Fed Misdiagnoses Economy, Prescribes a Placebo: Caroline Baum
When a patient walks into a doctor’s office complaining of a chronic condition, the first thing the physician does is take a medical history.
When did the symptoms start? Describe them. Have they gotten better or worse? Have you consulted a doctor previously, and if so, what did he prescribe? What was the response?
When the economy is sick, a correct diagnosis is equally important in determining the course of treatment.
On the fiscal-policy side, the Obama administration and members of Congress can’t agree on whether the U.S. economy’s problem is too much debt or too much unemployment. At least they agree on the “too much” part.
Central bankers at the Federal Reserve examined the patient and came to a different conclusion about the economy’s malaise. At yesterday’s policy meeting, Fed officials determined that the problem is the rate structure: Specifically, long-term interest rates are too high. In order to bring them down, some verbal tinkering was in order.
The Fed said economic conditions “are likely to warrant exceptionally low levels for the federal funds rate at least through mid-2013.” This is the first time since the introduction of the “extended period” language in March 2009 that the Fed has assigned a specific time frame to it.
The truth is, the Fed doesn’t know how long it will need to keep the funds rate at its current setting of zero to 0.25 percent. In early 2010, the central bank was readying an exit strategy from a period of monetary accommodation. With each piece of old news, its growth forecasts have been revised down, and its unemployment forecasts up. This is why I call them “hindcasts.”
Actions Have Consequences
That’s not to say the Fed’s projections are worse than those of your average Wall Street economist or average Joe. It’s just that the central bank controls the monetary levers. Unlike the rest of us, it has the tools to convert its forecasts into reality.
At the same time, actions predicated on forecast mistakes have consequences. The Fed was still worried about deflation as late as 2003, leaving the funds rate at 1 percent for too long and inflating the housing bubble.
From the three options that Fed Chairman Ben S. Bernanke outlined previously should the economy need an additional transfusion -- additional long-term securities purchases, a reduction in the interest rate paid on excess reserves, and verbal gymnastics -- the Fed picked the third, which is also the silliest. And it’s right off the shelves of academia, where rational-expectations theory is an obsession.
Promises to Keep
Bernanke explained the goal of such a strategy in a speech at the Kansas City Fed’s annual Jackson Hole conference last year. Modifying the language in the statement “to communicate to investors that it anticipates keeping the target for the federal funds rate low for a longer period than is currently priced in markets” would “presumably lower longer-term rates,” he said.
When was the last time you heard a friend complain that high mortgage rates were standing in the way of a home purchase? Last week, the rate on 30-year fixed-rate mortgages was 4.4 percent. With Treasury yields diving after the Fed’s statement, that rate could approach 4 percent, where it was in November. The housing market was lifeless then, and there’s no reason to expect lower mortgage rates to ignite the residential real- estate market when an overhang of debt is the problem.
The Fed’s two-year promise of zero interest rates isn’t without consequences. What happens during the next inflation scare? If there is one thing the Fed fears more than actual inflation, it’s inflation expectations that break loose from their moorings.

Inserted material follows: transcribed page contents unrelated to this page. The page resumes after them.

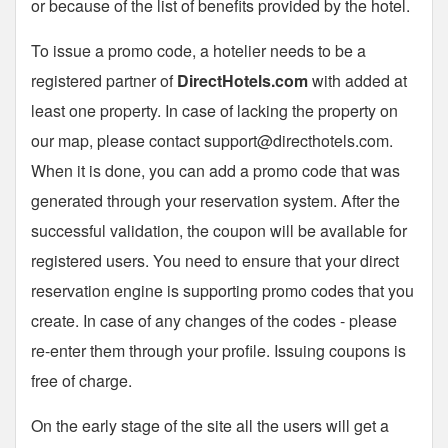
or because of the list of benefits provided by the hotel.
To issue a promo code, a hotelier needs to be a
registered partner of
DirectHotels.com
with added at
least one property. In case of lacking the property on
our map, please contact
support@directhotels.com
.
When it is done, you can add a promo code that was
generated through your reservation system. After the
successful validation, the coupon will be available for
registered users. You need to ensure that your direct
reservation engine is supporting promo codes that you
create. In case of any changes of the codes - please
re-enter them through your profile. Issuing coupons is
free of charge.
On the early stage of the site all the users will get a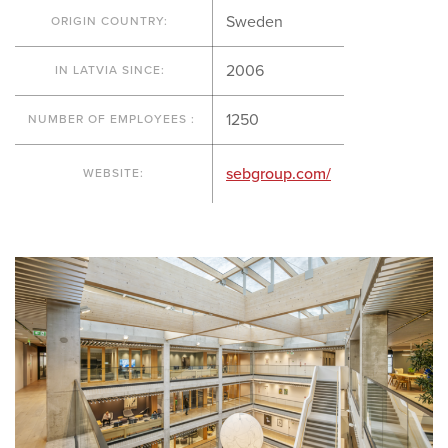
Sweden
ORIGIN COUNTRY:
2006
IN LATVIA SINCE:
1250
NUMBER OF EMPLOYEES :
sebgroup.com/
WEBSITE: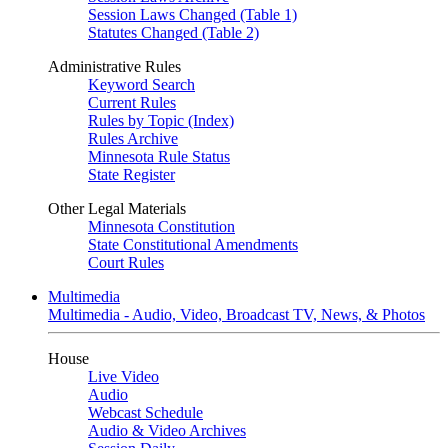
Session Laws Changed (Table 1)
Statutes Changed (Table 2)
Administrative Rules
Keyword Search
Current Rules
Rules by Topic (Index)
Rules Archive
Minnesota Rule Status
State Register
Other Legal Materials
Minnesota Constitution
State Constitutional Amendments
Court Rules
Multimedia
Multimedia - Audio, Video, Broadcast TV, News, & Photos
House
Live Video
Audio
Webcast Schedule
Audio & Video Archives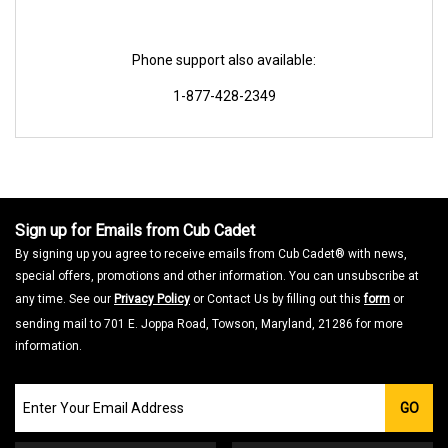
Phone support also available:
1-877-428-2349
Sign up for Emails from Cub Cadet
By signing up you agree to receive emails from Cub Cadet® with news,
special offers, promotions and other information. You can unsubscribe at
any time. See our
Privacy Policy
or Contact Us by filling out this
form
or
sending mail to 701 E. Joppa Road, Towson, Maryland, 21286 for more
information.
Join
GO
our
Email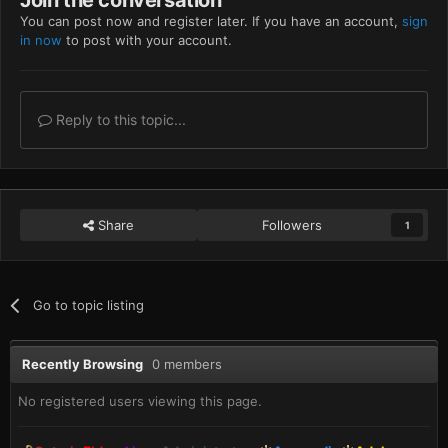
You can post now and register later. If you have an account,
sign
in now
to post with your account.
Reply to this topic...
Share
Followers
1
Go to topic listing
Recently Browsing
0 members
No registered users viewing this page.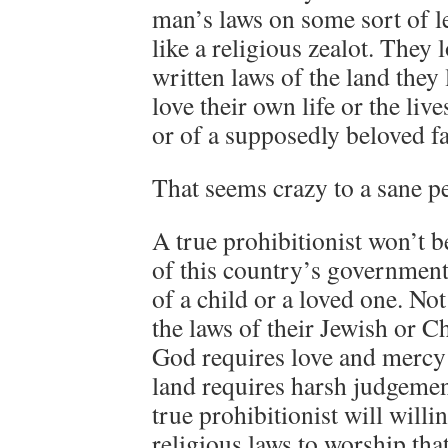
man’s laws on some sort of le
like a religious zealot. They 
written laws of the land they 
love their own life or the live
or of a supposedly beloved 
That seems crazy to a sane pe
A true prohibitionist won’t b
of this country’s government,
of a child or a loved one. Not
the laws of their Jewish or Ch
God requires love and mercy 
land requires harsh judgeme
true prohibitionist will will
religious laws to worship th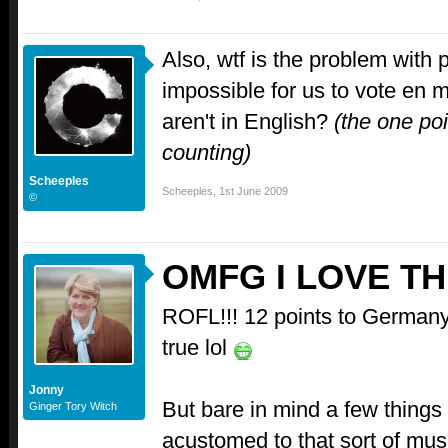
Also, wtf is the problem with 
impossible for us to vote en 
aren't in English?
(the one poi
counting)
Scheeples
Scheeples
,
1st June 2009
©
OMFG I LOVE TH
ROFL!!! 12 points to Germany, 
true lol
Jonny
But bare in mind a few things 
Ginger Tory Witch
acustomed to that sort of musi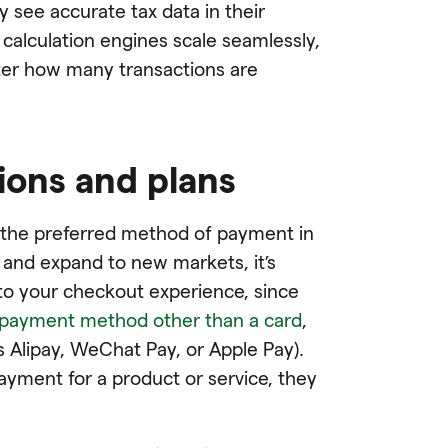
 see accurate tax data in their
calculation engines scale seamlessly,
tter how many transactions are
ions and plans
ll the preferred method of payment in
 and expand to new markets, it’s
o your checkout experience, since
 payment method other than a card
,
as Alipay, WeChat Pay, or Apple Pay).
ayment for a product or service, they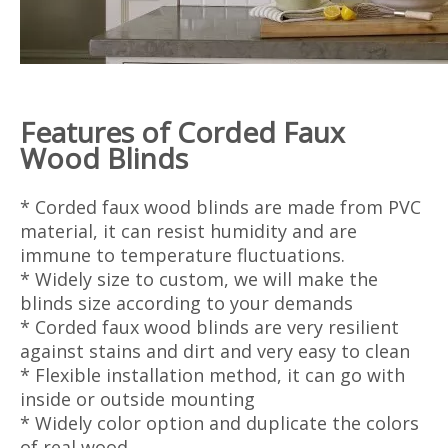
Features of
Corded
Faux
Wood Blinds
* Corded faux wood blinds are made from PVC
material, it can resist humidity and are
immune to temperature fluctuations.
* Widely size to custom, we will make the
blinds size according to your demands
* Corded faux wood blinds are very resilient
against stains and dirt and very easy to clean
* Flexible installation method, it can go with
inside or outside mounting
* Widely color option and duplicate the colors
of real wood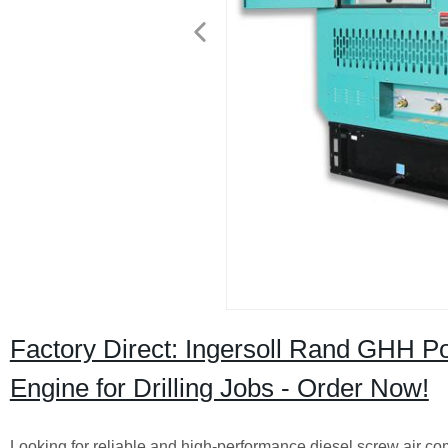
Factory Direct: Ingersoll Rand GHH P
Engine for Drilling Jobs - Order Now!
Looking for reliable and high-performance diesel screw air co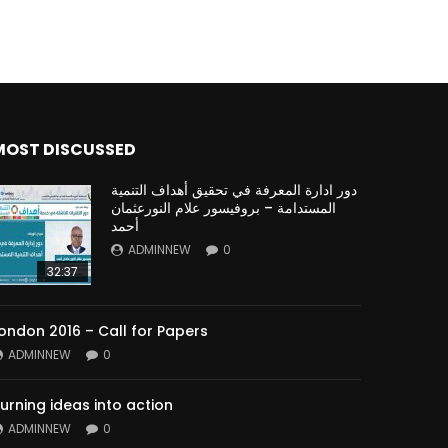
MOST DISCUSSED
دور ادارة المعرفة في تحقيق أهداف التنمية
المستدامة – بروفيسور علام النورعثمان
أحمد
ADMINNEW
0
32:37
ondon 2016 – Call for Papers
ADMINNEW
0
urning ideas into action
ADMINNEW
0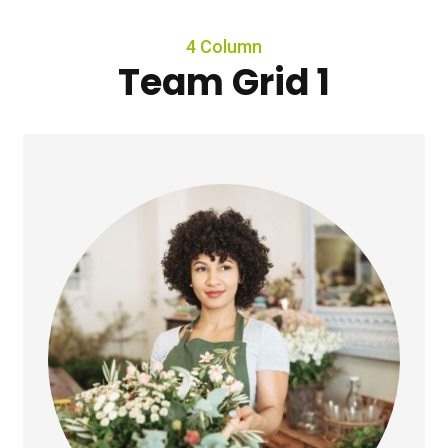
4 Column
Team Grid 1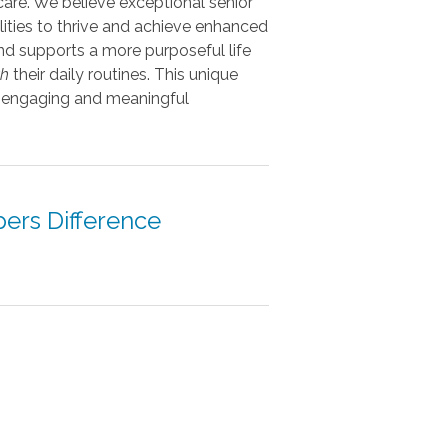
care. We believe exceptional senior
ities to thrive and achieve enhanced
nd supports a more purposeful life
th
their daily routines. This unique
to engaging and meaningful
pers Difference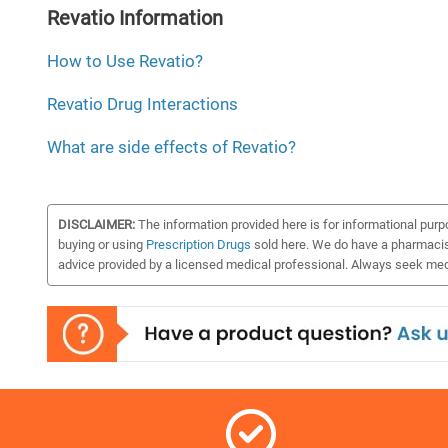
Revatio Information
How to Use Revatio?
Revatio Drug Interactions
What are side effects of Revatio?
DISCLAIMER:
The information provided here is for informational purpo
buying or using
Prescription Drugs
sold here. We do have a pharmacist 
advice provided by a licensed medical professional. Always seek medi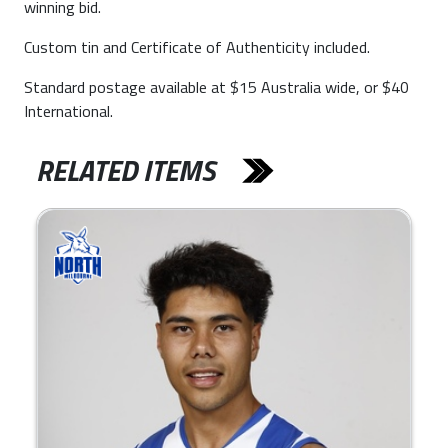
winning bid.
Custom tin and Certificate of Authenticity included.
Standard postage available at $15 Australia wide, or $40
International.
RELATED ITEMS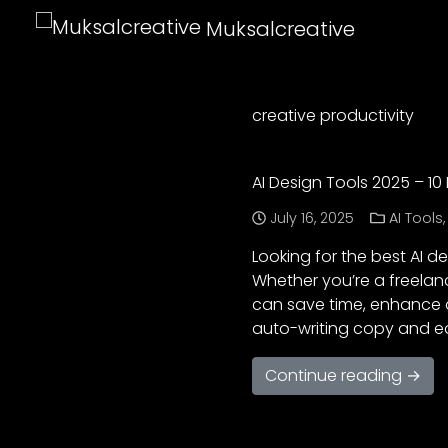
Muksalcreative
creative productivity
AI Design Tools 2025 – 10
July 16, 2025
AI Tools
Looking for the best AI de
Whether you’re a freelan
can save time, enhance qu
auto-writing copy and e
Continue reading →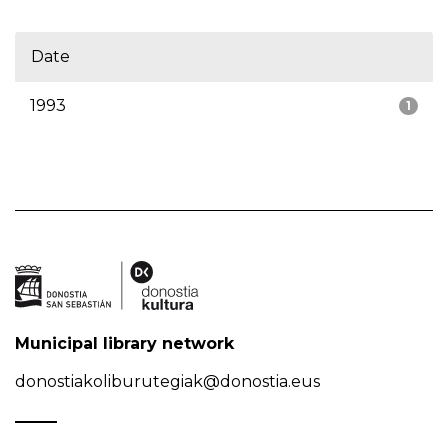
Date
1993
1
Municipal library network
donostiakoliburutegiak@donostia.eus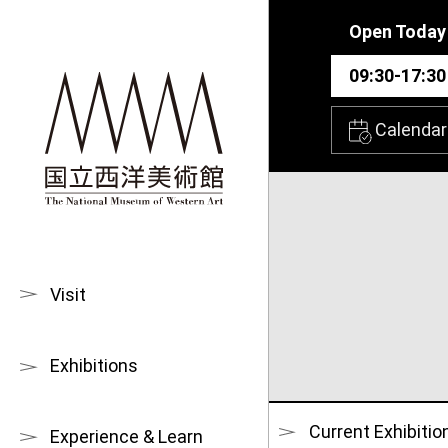
Skip to main content
Open Today
09:30-17:30
Calendar
Visit
Exhibitions
Current Exhibitio
Experience & Learn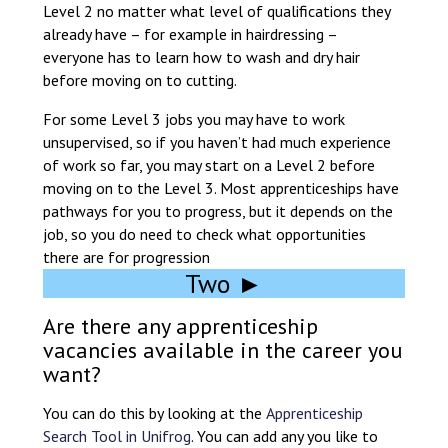
Level 2 no matter what level of qualifications they
at a time.
already have – for example in hairdressing –
everyone has to learn how to wash and dry hair
You will need to make sure you are managing
before moving on to cutting.
your work and studies. This means you’ll be
developing your organisational and time
For some Level 3 jobs you may have to work
management skills alongside your work skills.
unsupervised, so if you haven’t had much experience
of work so far, you may start on a Level 2 before
You can have a look at this short film to find
moving on to the Level 3. Most apprenticeships have
out more about apprentices’ experiences here
pathways for you to progress, but it depends on the
in the South of England
job, so you do need to check what opportunities
there are for progression
Two ►
Are there any apprenticeship
vacancies available in the career you
want?
You can do this by looking at the
Apprenticeship
Search Tool in Unifrog
. You can add any you like to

Nor was access to, or the price of, credit an issue for small business. Ninety-two percent of the respondents in the National Federation of Independent Business’s July survey said their credit needs were being met or they weren’t interested in borrowing.
Idee Fixe
This is another fixation based on the flawed assumption that the cost of the information the public needs to make an informed decision about future inflation is nil.
Yes, people behave rationally (well, not always). But in many cases they lack the information that would lead to rational behavior. And there’s a cost of acquiring it. My completely unscientific street survey on inflation several years ago convinced me that Fed officials need to leave the ivory tower every so often to test the theories they use in their econometric models. (Those would be the models that have been predicting solid growth and falling unemployment. Oh, never mind.)
Different Disease
Some economists suspect that yesterday’s verbal gymnastics are a prelude to some form of renewed action on the part of the Fed. (See options one and two above.) Three members of the policy-making committee, all presidents of Federal Reserve banks, dissented from the Fed’s action, or wordplay as the case may be. They preferred to retain the extended-period-without-a- date language.
The last time there were three dissents was on Nov. 17, 1992, according to Ward McCarthy, chief financial economist at Jefferies & Co. That was during another period of low official interest rates (at the time, 3 percent was considered low), sub- par economic growth (at least before data revisions), modest yet accelerating job creation and record budget deficits ($290 billion in fiscal 1992).
Compared with the current metrics, the 1990s probably look like nirvana to the Fed. Back then, the drug of easy money was enough to restore the economy to health.
Today’s economy would appear to be drug-resistant. More likely, it’s suffering from a different and more lethal disease.